PROVIDED PASSAGE:
[Start of Attachment]
Dr. Thorbus is a physician in rural northwestern Minnesota. Sixty percent of his clinic patients are Medicare or Medicaid recipients and fifteen percent are covered by Blue Cross and Blue Shield (BCBS).


BCBS has been appointed by HHS to administer the Medicare/Medicaid program in Minnesota. Acting in its capacity as a Medicare administrator, BCBS requested reviews in 1983 of some of Dr. Thorbus's cases by a Peer Review Organization (PRO) and a medical consultant. Both reviews concluded, inter alia, that in certain cases in 1983 and 1984, Dr. Thorbus had overused particular diagnostic endoscopic procedures.2


BCBS referred the matter to the Office of Inspector General (OIG) of HHS. In December of 1983 HHS placed all of Dr. Thorbus's claims for Medicare reimbursement on a program of review prior to payment. In October of 1986 OIG notified him that: (1) it was proposing to exclude him from reimbursement under the Medicare program for ten years; and (2) he had a right either to submit documentary evidence and written argument to OIG or to request an opportunity to present oral argument and evidence to an OIG official.
[End of Attachment]
TASK BRIEF: Return the passage about Dr. Thorbus verbatim, from "BCBS referred the" up to and including "an OIG official.".

INFORMATION PROVIDED:
[Start of Attachment]
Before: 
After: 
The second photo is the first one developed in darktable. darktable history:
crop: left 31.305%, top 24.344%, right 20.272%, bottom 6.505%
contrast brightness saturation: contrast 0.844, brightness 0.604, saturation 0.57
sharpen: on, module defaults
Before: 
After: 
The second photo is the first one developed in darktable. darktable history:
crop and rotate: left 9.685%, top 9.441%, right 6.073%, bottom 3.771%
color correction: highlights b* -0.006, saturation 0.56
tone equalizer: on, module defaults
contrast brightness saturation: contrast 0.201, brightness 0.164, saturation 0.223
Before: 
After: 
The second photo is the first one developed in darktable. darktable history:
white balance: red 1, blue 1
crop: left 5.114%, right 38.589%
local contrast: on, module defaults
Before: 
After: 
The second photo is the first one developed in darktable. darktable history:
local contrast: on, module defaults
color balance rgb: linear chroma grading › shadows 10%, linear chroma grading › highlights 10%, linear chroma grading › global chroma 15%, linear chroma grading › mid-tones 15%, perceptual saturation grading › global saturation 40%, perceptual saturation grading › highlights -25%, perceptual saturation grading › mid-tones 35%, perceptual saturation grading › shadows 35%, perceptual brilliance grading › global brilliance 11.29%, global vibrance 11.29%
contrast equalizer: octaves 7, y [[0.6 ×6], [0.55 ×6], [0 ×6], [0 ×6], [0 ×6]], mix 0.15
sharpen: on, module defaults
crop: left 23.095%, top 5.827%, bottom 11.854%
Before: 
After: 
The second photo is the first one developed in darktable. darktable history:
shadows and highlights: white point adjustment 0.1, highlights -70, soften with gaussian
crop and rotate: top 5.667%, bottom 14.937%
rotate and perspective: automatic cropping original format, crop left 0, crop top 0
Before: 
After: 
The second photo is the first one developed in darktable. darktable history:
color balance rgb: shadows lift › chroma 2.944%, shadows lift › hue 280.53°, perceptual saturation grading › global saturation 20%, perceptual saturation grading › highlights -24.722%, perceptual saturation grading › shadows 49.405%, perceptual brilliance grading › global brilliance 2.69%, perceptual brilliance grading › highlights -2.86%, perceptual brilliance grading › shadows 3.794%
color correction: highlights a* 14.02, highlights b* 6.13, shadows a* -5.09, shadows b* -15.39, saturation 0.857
[End of Attachment]
WRITTEN ANSWER:
BCBS referred the matter to the Office of Inspector General (OIG) of HHS. In December of 1983 HHS placed all of Dr. Thorbus's claims for Medicare reimbursement on a program of review prior to payment. In October of 1986 OIG notified him that: (1) it was proposing to exclude him from reimbursement under the Medicare program for ten years; and (2) he had a right either to submit documentary evidence and written argument to OIG or to request an opportunity to present oral argument and evidence to an OIG official.